С горы скатившись, камень лёг в долине.

Как он упал? Никто не знает ныне —

Сорвался ль он с вершины сам собой,

Иль был низринут волею чужой?

Столетье за столетьем пронеслося:

Никто еще не разрешил вопроса.

15 января 1833; 2 апреля 1857

Стало быть, метафизичность и философичность существовали в русской поэзии задолго до Бродского — он лишь развивал высокие традиции русской поэзии — от «Слова о Полку», Симеона Полоцкого, Ломоносова и Державина, Пушкина и Лермонтова, Тютчева и Фета, Хлебникова, Мандельштама и Пастернака. Более того, эта традиция никогда и не угасала в русской поэзии: ее можно проследить в творчестве поэтов старшего поколения: Николая Заболоцкого, Аркадия Акимовича Штейнберга, Сергея Владимировича Петрова, наших современников Владимира Микушевича и Виктора Кривулина, быть может, менее известных, но не менее даровитых поэтов, чем Бродский, а такие поэты, как Ольга Седакова, Иван Жданов, и многие другие продолжают эту традицию и сегодня.

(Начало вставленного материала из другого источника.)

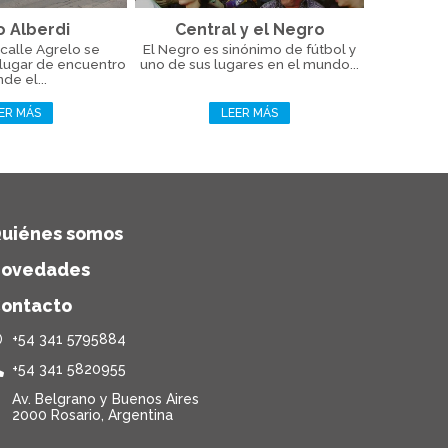
o Alberdi
Central y el Negro
calle Agrelo se
El Negro es sinónimo de fútbol y
 lugar de encuentro
uno de sus lugares en el mundo...
de el...
ER MÁS
LEER MÁS
uiénes somos
ovedades
ontacto
+54 341 5795884
+54 341 5820955
Av. Belgrano y Buenos Aires
2000 Rosario, Argentina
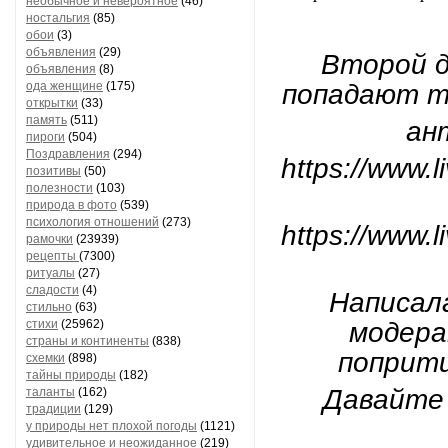
необычное и невероятное
(46)
ностальгия
(85)
обои
(3)
объявления
(29)
Второй д
объявления
(8)
ода женщине
(175)
попадают та
открытки
(33)
память
(511)
ан
пироги
(504)
Поздравления
(294)
https://www.l
позитивы
(50)
полезности
(103)
природа в фото
(539)
психология отношений
(273)
https://www.l
рамочки
(23939)
рецепты
(7300)
ритуалы
(27)
сладости
(4)
Написала
стильно
(63)
стихи
(25962)
модера
страны и континенты
(838)
поприт
схемки
(898)
тайны природы
(182)
Давайте
таланты
(162)
традиции
(129)
у природы нет плохой погоды
(1121)
удивительное и неожиданное
(219)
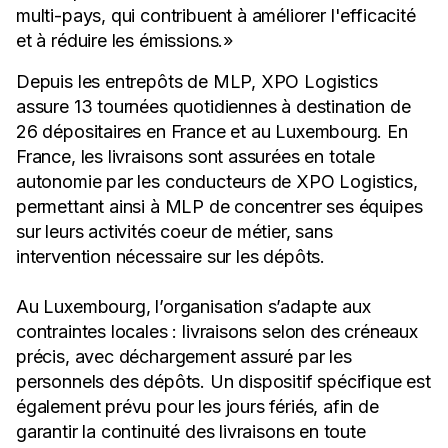
multi-pays, qui contribuent à améliorer l'efficacité
et à réduire les émissions.»
Depuis les entrepôts de MLP, XPO Logistics
assure 13 tournées quotidiennes à destination de
26 dépositaires en France et au Luxembourg. En
France, les livraisons sont assurées en totale
autonomie par les conducteurs de XPO Logistics,
permettant ainsi à MLP de concentrer ses équipes
sur leurs activités coeur de métier, sans
intervention nécessaire sur les dépôts.
Au Luxembourg, l’organisation s’adapte aux
contraintes locales : livraisons selon des créneaux
précis, avec déchargement assuré par les
personnels des dépôts. Un dispositif spécifique est
également prévu pour les jours fériés, afin de
garantir la continuité des livraisons en toute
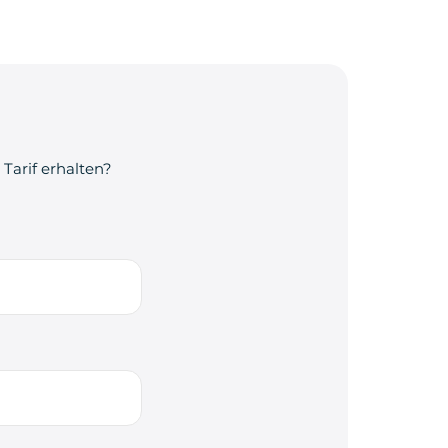
Tarif erhalten?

Иосиф Бродский — несомненно выдающийся поэт и бесспорно новатор, на творчестве которого мы остановимся подробнее чуть позже, который в числе прочего, отталкиваясь от творчества английских поэтов-метафизиков, в первую очередь от Джона Донна и Джорджа Герберта, привил русскому стиху такое сочетание конкретного и абстрактного, возвышенного и земного, даже заземленного, которое было свойственно русской поэзии XVII–XIX веков, и в особенности, поэзии Ломоносова и Державина, но в советское время было утрачено.